**Supplied records**

┌────────

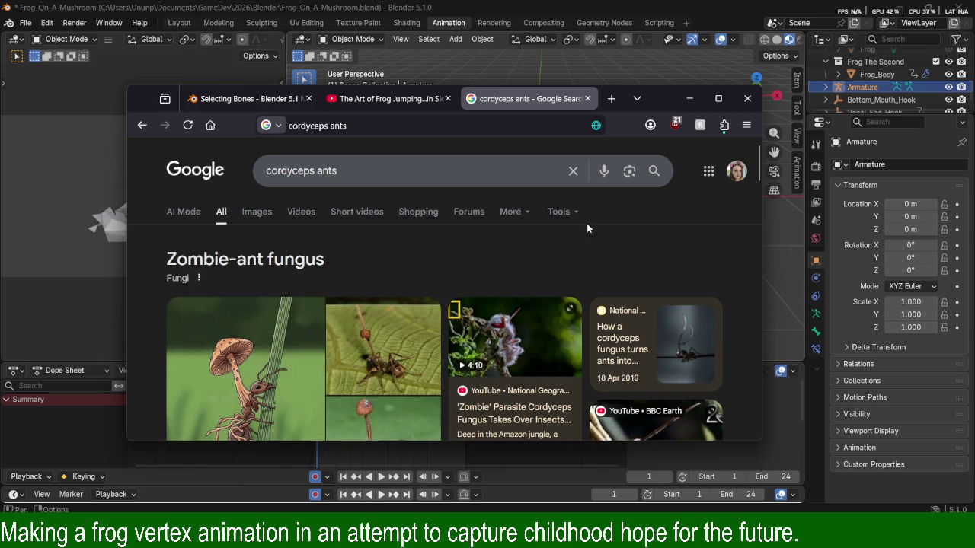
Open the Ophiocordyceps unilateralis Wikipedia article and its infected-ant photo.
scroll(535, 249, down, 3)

└────────
┌────────

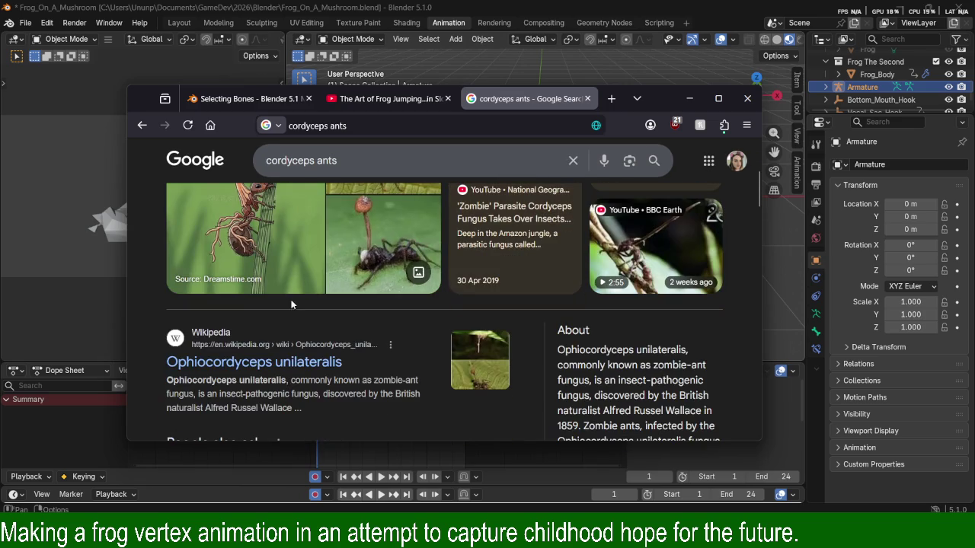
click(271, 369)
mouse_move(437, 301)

└────────

**Exercise directions**
Please return only the lines above, starting at the line that has "Open the Ophiocordyceps" and ending at the line that has "scroll(535, 249, down, 3)", keeping both and leaving each one unchanged.

**Written response**
Open the Ophiocordyceps unilateralis Wikipedia article and its infected-ant photo.
scroll(535, 249, down, 3)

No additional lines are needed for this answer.